● Document text:
= = = =

While they are at it mandate some standards of customer service if your business exceeds $1M in gross revenue (must have a "get human" button and the call hold time shall not exceed 15 minutes).

I know that sounds like a fantasy utopia, but I remember a time in the 70s when there was a serious push for consumer advocacy in the US.

And that customer service MUST NOT accept "I just typed some random words" as the answer to a """security""" question.
We effectively have this now with PCI-DSS (requirements imposed by credit-card processing companies), and it sucks because of the bureaucracy involved in making any change.

It has take literally over a decade to relax the requirement for password rotation from 3mo to 1yr for employee accounts of companies that process CC payments, despite industry knowledge and formal studies saying that frequent password rotation was detrimental and useless.

Instead of defining the process, state the outcome you want and set penalties on failing to meet the outcome.

E.g. "don't have password leaks, or it will cost $1k per account paid directly to the account holder" (or your percent of gross, split among leaked accounts). Let companies implement those controls however they wish, as long as they are achieving the outcome and penalties are actually being applied.

I agree that failures need to have significant penalties, otherwise companies will decide that the penalty costs less than the prevention (which is true today) and minimize their investment in security.

#PREACH!

the Hive infograpgh (amongst others) always comes to mind; 18 characters long, upper, lower, numerical, special. estimate time to brute force 438tn years.

How many years to memorize and type 18 random characters?
not OP but I only have to remember two 18 character passwords, my laptop and KeepassXC. I use all of OP's suggestions as well as mixing languages, one being an indigenous language that only about 20K people in the world know, together with a little leet speak. I haven't been breached since the early 2000's.
I suggested my co-workers, at least half-seriously, that upon mandatory password change the old password should be added to an internal website.

That seems like a good way to ensure people don’t use stupid passwords: public embarrassment.

For people who have to change their password regularly I suggest just adding the month and year in numbers at the end of whatever password they like to use. That way there is a clue in the current month and year as to what their password probably is should they forget
If a hacker found an old password of yours, the month an year would be a pretty easy indictor of what to try next, right?
It's a trade-off of convenience vs security.

If you're worried a password will leak, how frequently should you rotate it to maintain security? e.g. Even rotating yearly still seems a chore if you do it for websites you don't frequently visit (such as sites you made 1 order from).

The "add YYMMDD" or whatever is a way of working around a policy which automatically enforces a more frequent rotation than you want.

My security policy is based on the most common data breaches, where an adversary obtains a big list of email/passwords and just tries them on a handful of sites (Facebook, Twitter, etc), throwing out the records that don't work.

Sure, it's technically possible to decipher the algorithm[0] I use to generate new passwords, but that's not what I'm protecting against. If someone is trying to attack a specific person, there are much more effective ways[1].

[0]: For example, if my password for HN is "1y2c3o4m5b!$", you could sit down and figure out my reddit password.

= = = =

● Excerpted records:
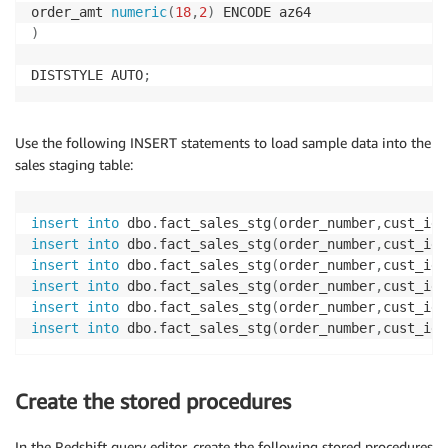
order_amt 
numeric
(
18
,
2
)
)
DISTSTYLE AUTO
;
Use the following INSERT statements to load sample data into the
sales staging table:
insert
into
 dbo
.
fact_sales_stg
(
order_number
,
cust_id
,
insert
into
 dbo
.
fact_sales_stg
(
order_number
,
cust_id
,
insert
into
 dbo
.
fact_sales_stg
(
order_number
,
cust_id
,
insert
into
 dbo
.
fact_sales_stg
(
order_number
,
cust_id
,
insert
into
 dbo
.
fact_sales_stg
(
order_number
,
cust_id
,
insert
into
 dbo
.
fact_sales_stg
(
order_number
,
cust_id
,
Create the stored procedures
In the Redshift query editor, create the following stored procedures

= = = =

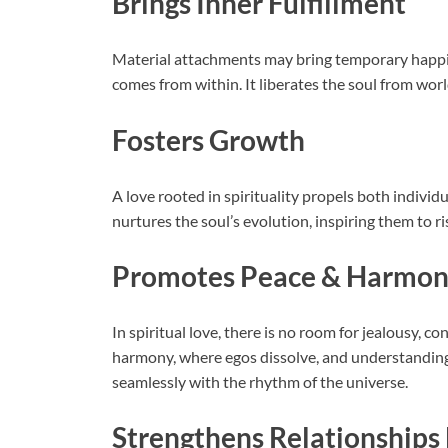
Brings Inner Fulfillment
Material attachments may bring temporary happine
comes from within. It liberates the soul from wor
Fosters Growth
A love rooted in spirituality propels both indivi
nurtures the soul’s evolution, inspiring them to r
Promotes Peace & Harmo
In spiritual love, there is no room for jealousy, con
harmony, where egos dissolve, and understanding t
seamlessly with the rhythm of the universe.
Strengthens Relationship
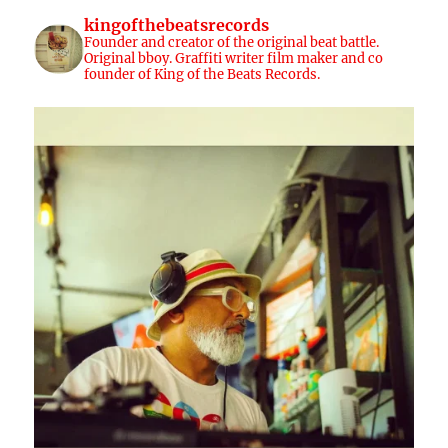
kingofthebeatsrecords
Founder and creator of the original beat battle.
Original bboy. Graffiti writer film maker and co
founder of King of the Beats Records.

= = = =

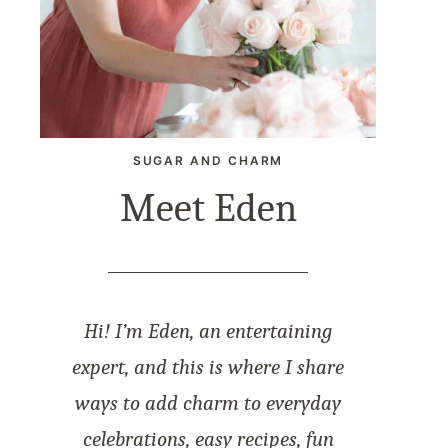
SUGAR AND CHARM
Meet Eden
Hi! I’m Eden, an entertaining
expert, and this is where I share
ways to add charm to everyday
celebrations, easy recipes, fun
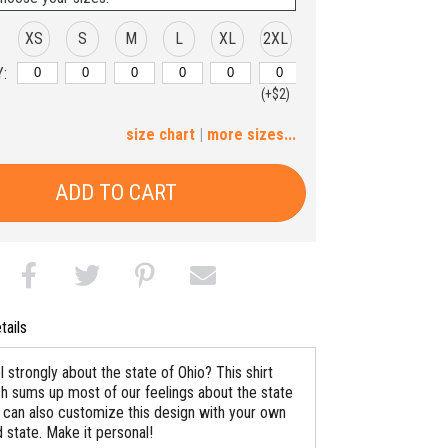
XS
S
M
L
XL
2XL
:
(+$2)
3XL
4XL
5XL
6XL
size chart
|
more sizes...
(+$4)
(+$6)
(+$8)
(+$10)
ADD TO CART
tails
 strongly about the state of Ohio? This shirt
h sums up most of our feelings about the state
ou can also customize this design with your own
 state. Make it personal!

= = = =

● How to complete this task:
In the password discussion, what is the longest call hold time proposed for businesses with more than $1M in gross revenue? The rows were taken from a different source than the text.

● Response to the exercise:
15 minutes.